Lola y Mía Derromediz, siempre juntas.

   "Estamos muy bien, muy contentos, la vamos llevando. Dando gracias a Dios que Lola y Mía están bien y nosotros también", manifestó. 

   "Ojalá pronto podamos volver definitivamente para Bahía.  No planeaba estar en este momento viviendo en capital. Nuestro proyecto como familia es volver. Dios dirá. ", expresó. 

   La historia de Loli, en un documental

   La historia de Lola es tan particular y emotiva que fue seleccionada para formar parte de un documental sobre donación de órganos que se estrenará el 16 de junio en Cinear Play.  

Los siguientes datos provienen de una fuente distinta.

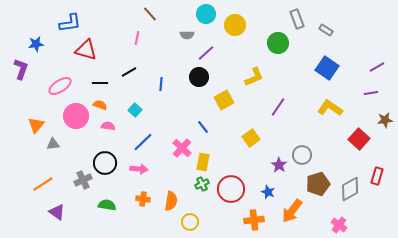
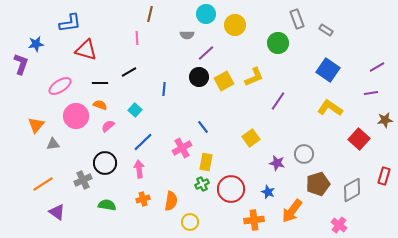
brown line at (150, 14): rotated 56 degrees clockwise
pink line at (137, 38): rotated 16 degrees counterclockwise
blue square at (327, 68): moved 1 px right, 2 px down
purple L-shape at (21, 69): moved 5 px up
blue line at (161, 84): moved 3 px right, 5 px down
yellow square at (224, 100): moved 19 px up
purple line at (278, 107): moved 6 px up
pink semicircle at (108, 126): rotated 48 degrees counterclockwise
pink cross at (182, 148): rotated 18 degrees clockwise
gray circle at (302, 155): moved 2 px right, 1 px up
yellow rectangle at (203, 162): moved 3 px right
purple star at (279, 165): moved 2 px left, 2 px up; rotated 21 degrees counterclockwise
pink arrow at (139, 169): rotated 102 degrees counterclockwise
red rectangle at (377, 176): moved 7 px right
gray diamond at (350, 189): moved 2 px right, 1 px down
orange cross at (143, 199): rotated 24 degrees counterclockwise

   Nació el 27 de abril de 2015 con una miocardiopatía no compacta congénita. Su corazón tenía 40 pulsaciones por minuto, cuando lo esperable son 150 pulsaciones por minuto. A los 5 meses de vida le colocaron un marcapasos.     

   Antes de que cumpliera el año los médicos del Hospital Italiano porteño –al que fue derivada por el cardiólogo bahiense Juan Pablo Fabris- le practicaron una resincronización cardíaca y volvió a Bahía Blanca. El 9 de mayo de ese año entró en la lista de emergencia del INCUCAI (Instituto Nacional Central Único Coordinador de Ablación e Implante) como candidata a un trasplante de corazón. 

   Contra todo pronóstico, ya que las donaciones pediátricas no son frecuentes y además su grupo sanguíneo (B+) tampoco lo era, el corazón para Lola apareció y el trasplante fue exitoso. 

  Su familia ubicó a la familia del donante pediátrico, Tiziano, y hasta hoy mantienen una amistad. 

   Donar órganos es donar vida, y el corazón de Tiziano, hoy en el pecho de Lola, puede seguir latiendo.  

   Seis años de amor en la tierra, con padres y una hermana que han luchado día a día a la par de esta guerrera que nunca perdió la sonrisa.